* Task prompt
Extract the lines up to and including the one that contains "verwendet, ist ein Piqué-Jersey aus LENZING™", starting with the first line of the entries below, and omit the pictures.

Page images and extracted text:
###

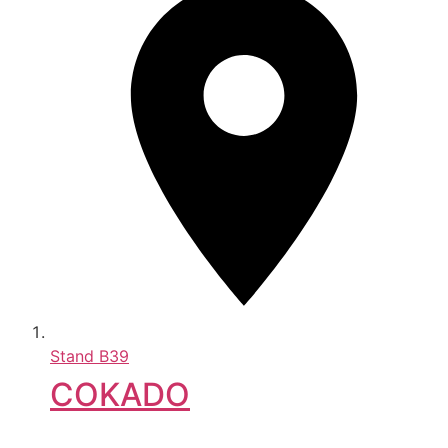
Stand
B39
COKADO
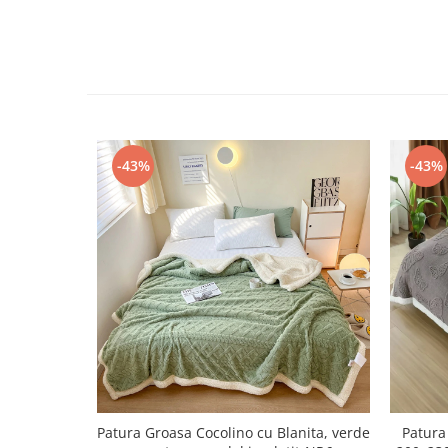
-43%
-43%
Patura Groasa Cocolino cu Blanita, verde
Patura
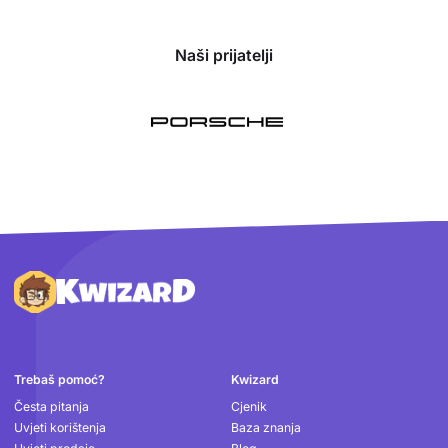
Naši prijatelji
Podnožje
Trebaš pomoć?
Kwizard
Česta pitanja
Cjenik
Uvjeti korištenja
Baza znanja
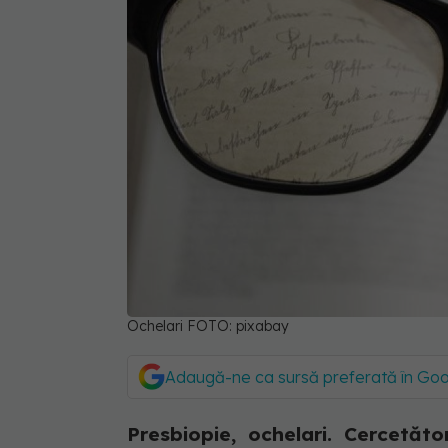
Ochelari FOTO: pixabay
Adaugă-ne ca sursă preferată în Go
Presbiopie, ochelari. Cercetăt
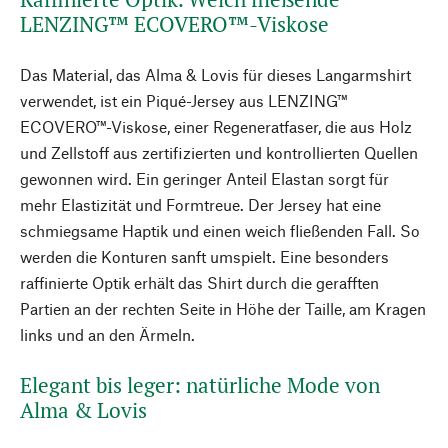
LENZING™ ECOVERO™-Viskose
Das Material, das Alma & Lovis für dieses Langarmshirt
verwendet, ist ein Piqué-Jersey aus LENZING™
ECOVERO™-Viskose, einer Regeneratfaser, die aus Holz
und Zellstoff aus zertifizierten und kontrollierten Quellen
gewonnen wird. Ein geringer Anteil Elastan sorgt für
mehr Elastizität und Formtreue. Der Jersey hat eine
schmiegsame Haptik und einen weich fließenden Fall. So
werden die Konturen sanft umspielt. Eine besonders
raffinierte Optik erhält das Shirt durch die gerafften
Partien an der rechten Seite in Höhe der Taille, am Kragen
links und an den Ärmeln.
Elegant bis leger: natürliche Mode von
Alma & Lovis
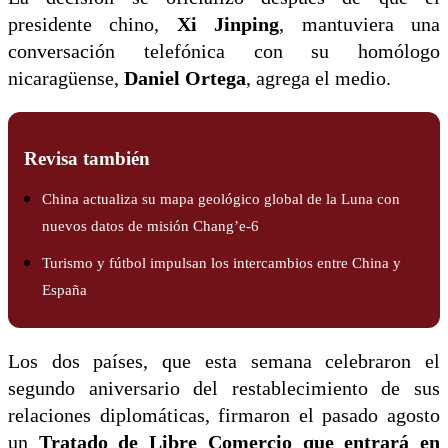
presidente chino,
Xi Jinping
, mantuviera una
conversación telefónica con su homólogo
nicaragüense,
Daniel Ortega
, agrega el medio.
Revisa también
China actualiza su mapa geológico global de la Luna con
nuevos datos de misión Chang’e-6
Turismo y fútbol impulsan los intercambios entre China y
España
Los dos países, que esta semana celebraron el
segundo aniversario del restablecimiento de sus
relaciones diplomáticas, firmaron el pasado agosto
un
Tratado de Libre Comercio que entrará en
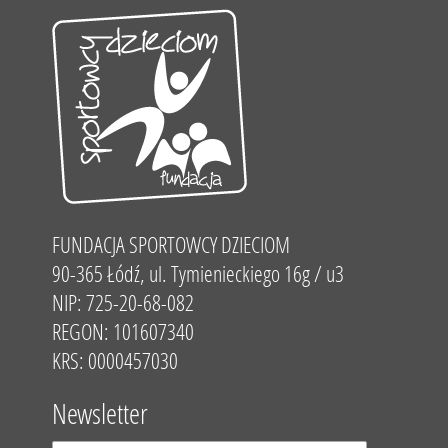
FUNDACJA SPORTOWCY DZIECIOM
90-365 Łódź, ul. Tymienieckiego 16g / u3
NIP: 725-20-68-082
REGON: 101607340
KRS: 0000457030
Newsletter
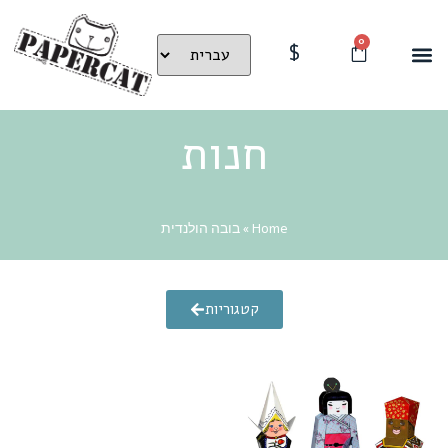
0
$
חנות
Home
»
בובה הולנדית
קטגוריות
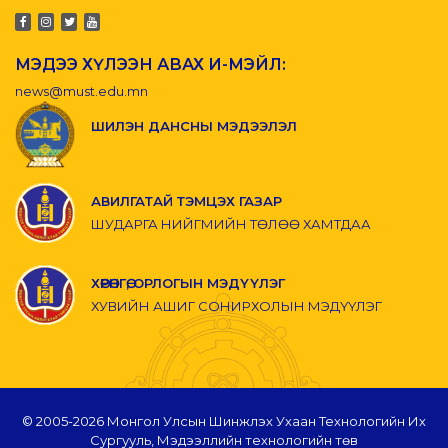
МЭДЭЭ ХҮЛЭЭН АВАХ И-МЭЙЛ:
news@must.edu.mn
ШИЛЭН ДАНСНЫ МЭДЭЭЛЭЛ
АВИЛГАТАЙ ТЭМЦЭХ ГАЗАР
ШУДАРГА НИЙГМИЙН ТӨЛӨӨ ХАМТДАА
ХӨРӨНГӨ, ОРЛОГЫН МЭДҮҮЛЭГ
ХУВИЙН АШИГ СОНИРХОЛЫН МЭДҮҮЛЭГ
© 2005-
2026 Монгол Улсын Шинжлэх Ухаан Технологийн Их
Сургууль, Мэдээллийн технологийн төв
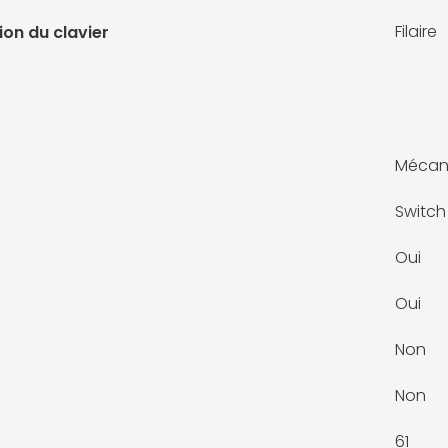
Filaire
on du clavier
Mécan
Switch
Oui
Oui
Non
Non
61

###

* Answer for the task
Stand
B39
COKADO
-43%
-43%
Patura Groasa Cocolino cu Blanita, verde
Patura
Naši prijatelji
Podnožje
Trebaš pomoć?
Kwizard
Česta pitanja
Cjenik
Uvjeti korištenja
Baza znanja
Ochelari FOTO: pixabay
Adaugă-ne ca sursă preferată în Go
Presbiopie, ochelari. Cercetăt
LENZING™ ECOVERO™-Viskose
Das Material, das Alma & Lovis für dieses Langarmshirt
verwendet, ist ein Piqué-Jersey aus LENZING™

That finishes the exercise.